I am convinced that this cerebral, mainly cyber-space based version of the archetypal “gentleman’s game” cricket has the capacity to tame the rampant, raging COVID-19.
It has the capacity to generate the healthy, sporting good humor and composure that inspired my Cricket Psalms some twenty or so years ago.
A uniquely Caribbean creolizing of the heavenly and earthy, those Psalms remain a source of inspiration and insight to all who read them with an open mind and non-judgmental curiosity.
I close this introduction to the playful PTTL project with the first two of these psalms.
The King James Version of Psalm 23 and Psalm 1, on which these two psalms are based is also included to assist those who are not familiar with the Bible to appreciate my cricketing version’s artistry.
The Batsman’s Psalm
The Lord is my umpire,
for impartial judgement and fairness
I shall not want.
He maketh me to bat confidently on any pitch;
he leadeth me to detect elusive slow-pitched deliveries
He restoreth my run rate: he leadeth me in the path of
an excellent batting average for his name sake.
Yea, though I walk out to the crease to face the most
savage short-pitched deliveries, I shall fear no evil:
for thou art with me:
thy helmet, thigh pad and “you-know-what-box”,
they comfort me.
Thou preparest a triple-century for me in the presence
of my enemies;
thou annointest my bat with strokes;
the score board ticketh over.
Surely the most glorious straight-drives,
square-cuts, backward sweeps, pulls, and hooks
shall follow me all the innings of my career
and my name shall be a memorial at Kensington Oval, forever.
The Bowler’s Psalm
- Blessed is the bowler that doth not over-step the crease continually,
nor standeth in the way of the crossing batsmen,
nor sitteth as the twelfth man in the pavilion.

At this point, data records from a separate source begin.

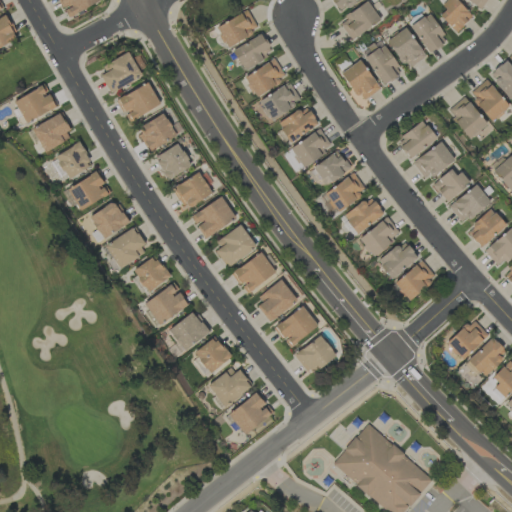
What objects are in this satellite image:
building: (476, 3)
building: (342, 4)
building: (74, 5)
building: (453, 14)
building: (358, 20)
road: (107, 27)
building: (235, 28)
building: (6, 31)
building: (427, 33)
building: (404, 48)
building: (251, 51)
building: (510, 56)
building: (119, 73)
building: (263, 77)
road: (438, 78)
building: (503, 78)
building: (359, 80)
building: (487, 100)
building: (137, 101)
building: (278, 101)
building: (34, 104)
building: (465, 117)
building: (296, 124)
building: (50, 132)
building: (154, 132)
building: (414, 139)
building: (310, 147)
building: (72, 160)
building: (431, 161)
building: (170, 162)
building: (329, 168)
building: (504, 173)
road: (390, 177)
building: (448, 184)
building: (190, 190)
building: (87, 191)
building: (343, 191)
building: (467, 204)
road: (167, 211)
building: (362, 215)
building: (211, 217)
building: (106, 221)
building: (484, 228)
building: (378, 236)
road: (299, 239)
building: (232, 245)
building: (124, 248)
building: (500, 248)
building: (396, 259)
building: (251, 272)
building: (149, 273)
building: (508, 274)
building: (413, 280)
building: (273, 301)
building: (164, 303)
building: (294, 326)
building: (185, 333)
building: (465, 339)
building: (313, 355)
building: (209, 356)
building: (485, 357)
park: (85, 378)
building: (503, 379)
building: (227, 386)
road: (333, 401)
building: (509, 403)
building: (248, 413)
road: (501, 465)
building: (380, 471)
road: (460, 482)
road: (291, 484)
road: (464, 501)
building: (248, 510)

- But his delight is to bewilder batsmen with the most testing deliveries,
and on the penetration of their defenses
and their early dismissal doth he meditate day and night.

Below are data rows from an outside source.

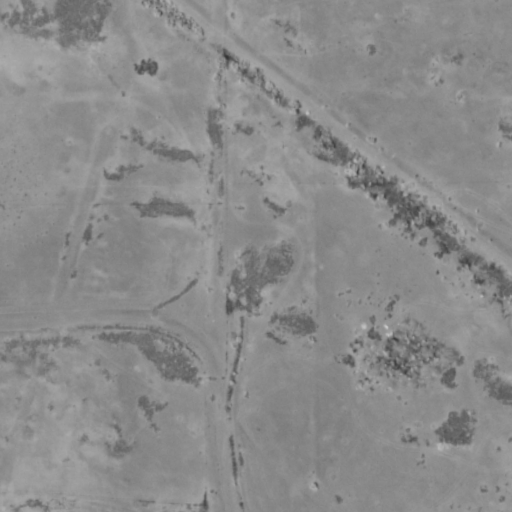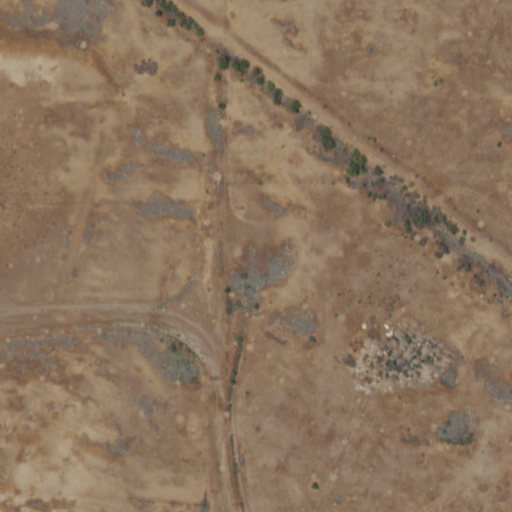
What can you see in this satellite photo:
road: (180, 169)
road: (92, 318)
road: (218, 419)
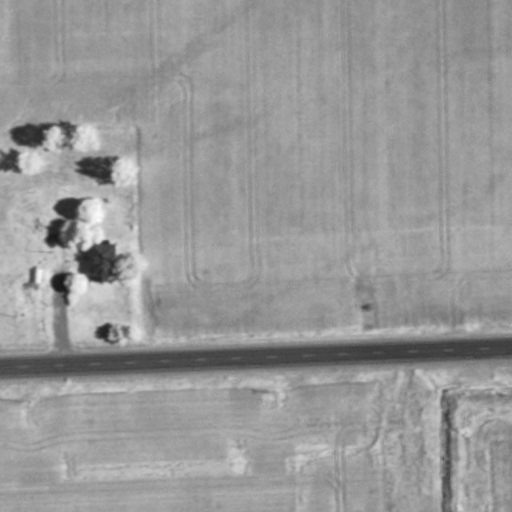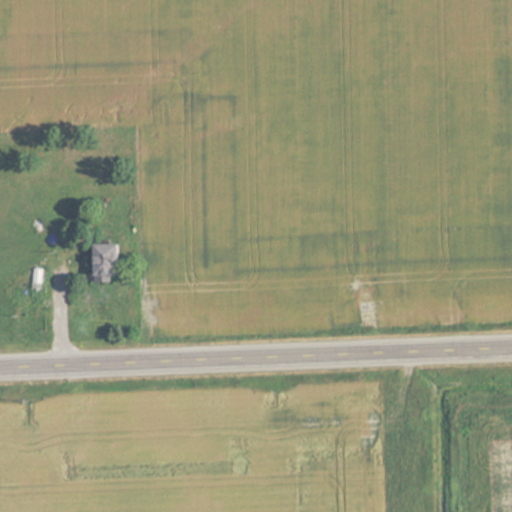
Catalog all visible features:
building: (114, 261)
road: (256, 356)
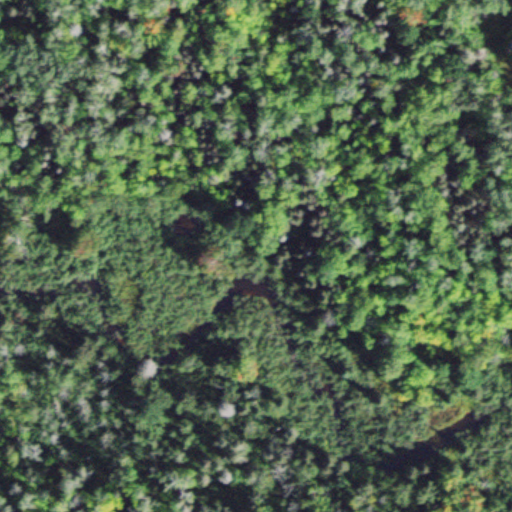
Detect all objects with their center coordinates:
river: (293, 344)
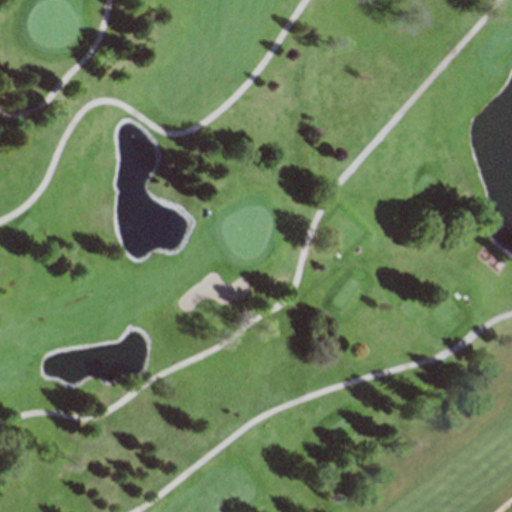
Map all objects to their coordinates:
road: (54, 158)
park: (255, 255)
road: (54, 411)
road: (503, 504)
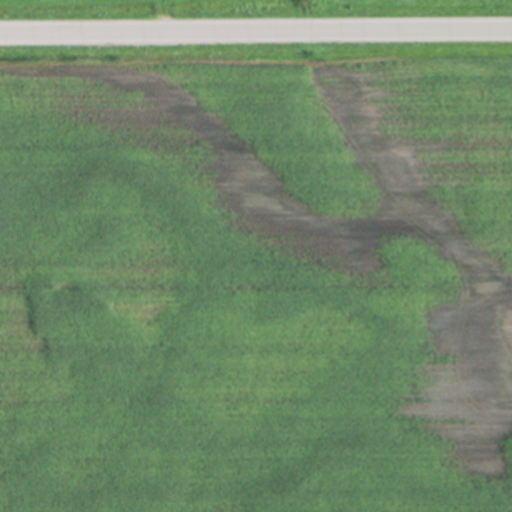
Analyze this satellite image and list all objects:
road: (256, 33)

- And he shall be the pick of his team’s bowling armory
that breaketh up the most promising partnerships of rival teams,
his attacking line and length also shall not waver,
and all the traps he sets close-in or deep in the outfield shall prosper.

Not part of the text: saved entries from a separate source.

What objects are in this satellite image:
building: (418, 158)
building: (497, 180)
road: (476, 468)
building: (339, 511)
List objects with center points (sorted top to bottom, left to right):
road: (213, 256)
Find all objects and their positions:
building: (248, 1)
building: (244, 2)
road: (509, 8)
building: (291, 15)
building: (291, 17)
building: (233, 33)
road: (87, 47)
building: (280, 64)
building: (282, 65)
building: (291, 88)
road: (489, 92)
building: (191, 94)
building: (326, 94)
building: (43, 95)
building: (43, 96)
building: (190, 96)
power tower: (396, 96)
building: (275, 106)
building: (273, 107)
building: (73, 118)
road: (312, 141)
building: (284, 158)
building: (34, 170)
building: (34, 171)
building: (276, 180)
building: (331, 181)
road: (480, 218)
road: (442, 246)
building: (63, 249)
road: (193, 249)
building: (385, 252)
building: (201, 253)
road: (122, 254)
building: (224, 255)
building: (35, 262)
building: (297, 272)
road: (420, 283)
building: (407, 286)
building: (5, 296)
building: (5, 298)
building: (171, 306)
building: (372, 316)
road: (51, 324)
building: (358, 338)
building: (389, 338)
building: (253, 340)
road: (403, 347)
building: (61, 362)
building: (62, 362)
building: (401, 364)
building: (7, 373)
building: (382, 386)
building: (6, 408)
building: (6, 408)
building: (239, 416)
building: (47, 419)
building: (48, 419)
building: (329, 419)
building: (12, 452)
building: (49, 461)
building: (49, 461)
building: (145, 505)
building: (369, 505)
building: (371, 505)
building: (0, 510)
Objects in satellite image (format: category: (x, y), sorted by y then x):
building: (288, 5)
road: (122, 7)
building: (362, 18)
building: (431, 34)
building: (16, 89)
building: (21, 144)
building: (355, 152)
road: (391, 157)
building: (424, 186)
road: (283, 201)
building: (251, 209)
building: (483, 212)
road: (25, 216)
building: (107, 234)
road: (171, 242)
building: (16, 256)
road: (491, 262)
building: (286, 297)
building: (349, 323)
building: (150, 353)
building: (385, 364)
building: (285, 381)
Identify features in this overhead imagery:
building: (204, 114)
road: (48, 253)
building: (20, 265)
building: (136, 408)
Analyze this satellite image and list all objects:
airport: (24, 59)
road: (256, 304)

- The unthinking bowler is not so,
but is like the loose delivery which batsmen driveth away to the boundary.
- Therefore will the reckless bowler not sustain a healthy bowling average,
nor the indifferent bowler maintain a respectable position in the international bowling ratings.
- For the law of averages favors the way of the thinking and insightful bowler,
but the way of the unreflecting pacer or spinner is really rather silly.
1 The Lord is my shepherd; I shall not want.
2 He maketh me to lie down in green pastures: he leadeth me beside the still waters.
3 He restoreth my soul: he leadeth me in the paths of righteousness for his name’s sake.
4 Yea, though I walk through the valley of the shadow of death, I will fear no evil: for thou art with me; thy rod and thy staff they comfort me.
5 Thou preparest a table before me in the presence of mine enemies: thou anointest my head with oil; my cup runneth over.
6 Surely goodness and mercy shall follow me all the days of my life: and I will dwell in the house of the Lord for ever.
1 Blessed is the man that walketh not in the counsel of the ungodly, nor standeth in the way of sinners, nor sitteth in the seat of the scornful.
2 But his delight is in the law of the Lord; and in his law doth he meditate day and night.
3 And he shall be like a tree planted by the rivers of water, that bringeth forth his fruit in his season; his leaf also shall not wither; and whatsoever he doeth shall prosper.
4 The ungodly are not so: but are like the chaff which the wind driveth away.
5 Therefore the ungodly shall not stand in the judgment, nor sinners in the congregation of the righteous.
6 For the Lord knoweth the way of the righteous: but the way of the ungodly shall perish.